[AIM OF THE TASK] Among the lines below, copy exactly those from the one with "Motion was made by Bob" through the one with "Meeting reconvened at", counting both ends.

[Opening DATA IN THIS EXERCISE section]

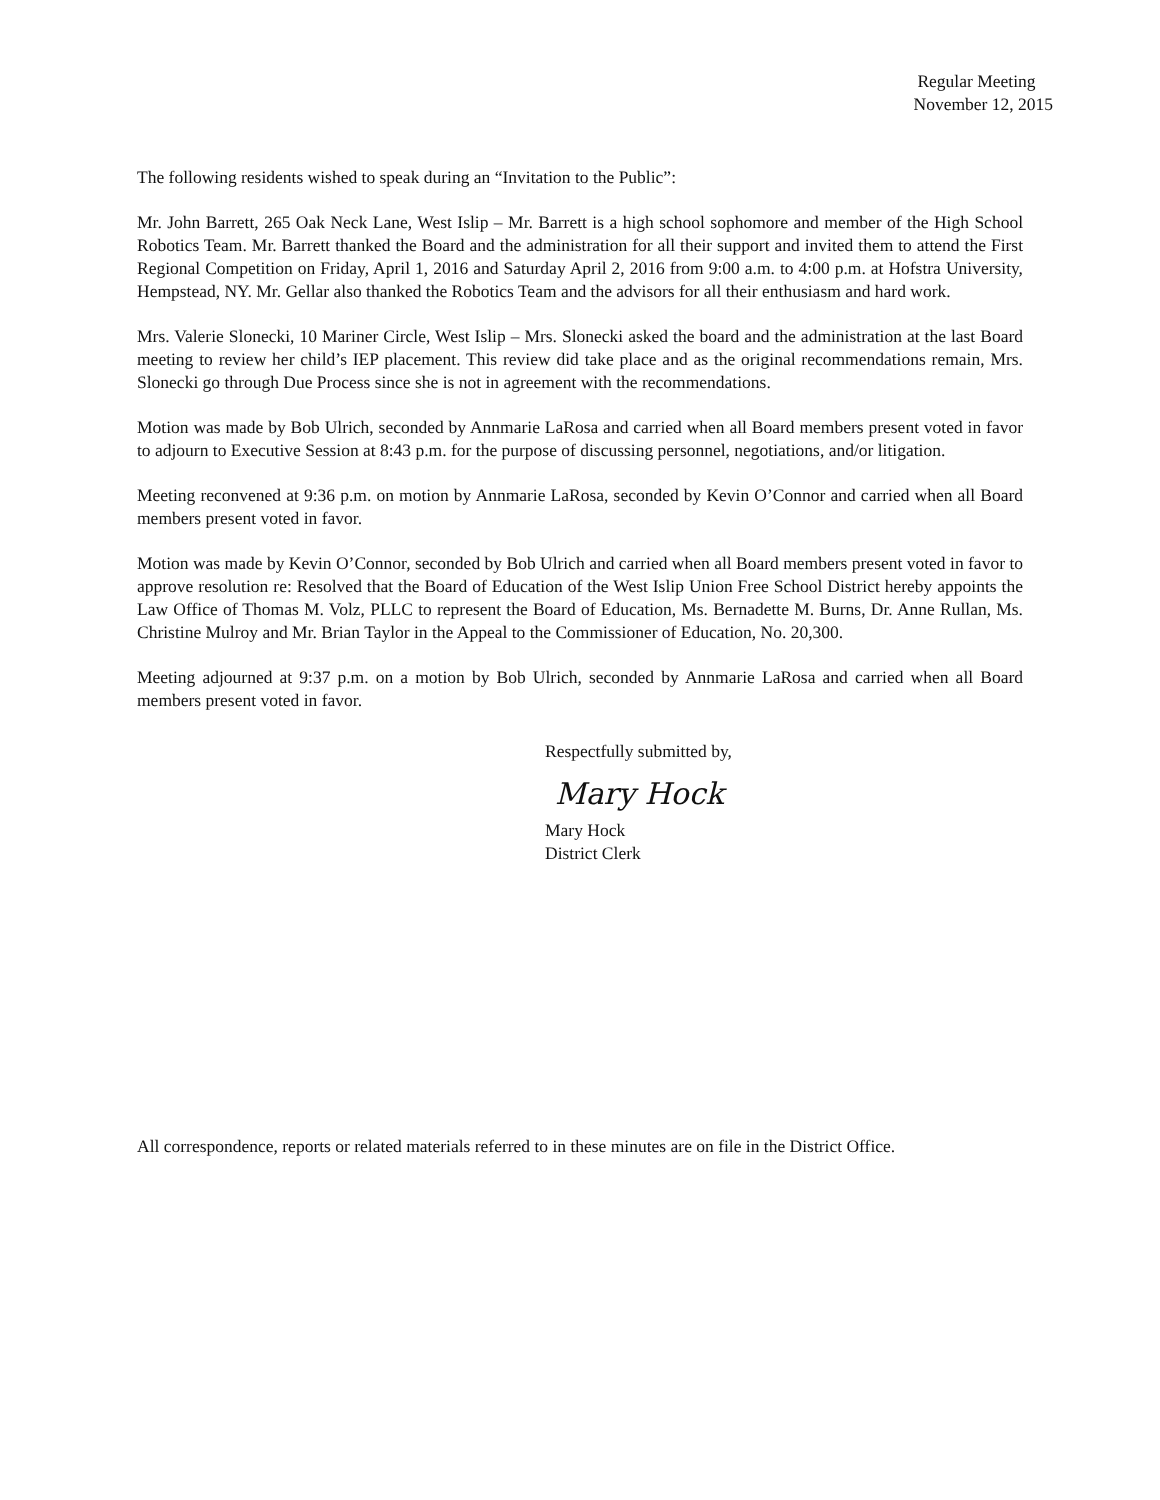Regular Meeting
November 12, 2015
The following residents wished to speak during an “Invitation to the Public”:
Mr. John Barrett, 265 Oak Neck Lane, West Islip – Mr. Barrett is a high school sophomore and member of the High School Robotics Team. Mr. Barrett thanked the Board and the administration for all their support and invited them to attend the First Regional Competition on Friday, April 1, 2016 and Saturday April 2, 2016 from 9:00 a.m. to 4:00 p.m. at Hofstra University, Hempstead, NY. Mr. Gellar also thanked the Robotics Team and the advisors for all their enthusiasm and hard work.
Mrs. Valerie Slonecki, 10 Mariner Circle, West Islip – Mrs. Slonecki asked the board and the administration at the last Board meeting to review her child’s IEP placement. This review did take place and as the original recommendations remain, Mrs. Slonecki go through Due Process since she is not in agreement with the recommendations.
Motion was made by Bob Ulrich, seconded by Annmarie LaRosa and carried when all Board members present voted in favor to adjourn to Executive Session at 8:43 p.m. for the purpose of discussing personnel, negotiations, and/or litigation.
Meeting reconvened at 9:36 p.m. on motion by Annmarie LaRosa, seconded by Kevin O’Connor and carried when all Board members present voted in favor.
Motion was made by Kevin O’Connor, seconded by Bob Ulrich and carried when all Board members present voted in favor to approve resolution re: Resolved that the Board of Education of the West Islip Union Free School District hereby appoints the Law Office of Thomas M. Volz, PLLC to represent the Board of Education, Ms. Bernadette M. Burns, Dr. Anne Rullan, Ms. Christine Mulroy and Mr. Brian Taylor in the Appeal to the Commissioner of Education, No. 20,300.
Meeting adjourned at 9:37 p.m. on a motion by Bob Ulrich, seconded by Annmarie LaRosa and carried when all Board members present voted in favor.
Respectfully submitted by,
Mary Hock
Mary Hock
District Clerk
All correspondence, reports or related materials referred to in these minutes are on file in the District Office.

[Closing DATA IN THIS EXERCISE section]

[SOLUTION TO THE PROBLEM]
Motion was made by Bob Ulrich, seconded by Annmarie LaRosa and carried when all Board members present voted in favor to adjourn to Executive Session at 8:43 p.m. for the purpose of discussing personnel, negotiations, and/or litigation.
Meeting reconvened at 9:36 p.m. on motion by Annmarie LaRosa, seconded by Kevin O’Connor and carried when all Board members present voted in favor.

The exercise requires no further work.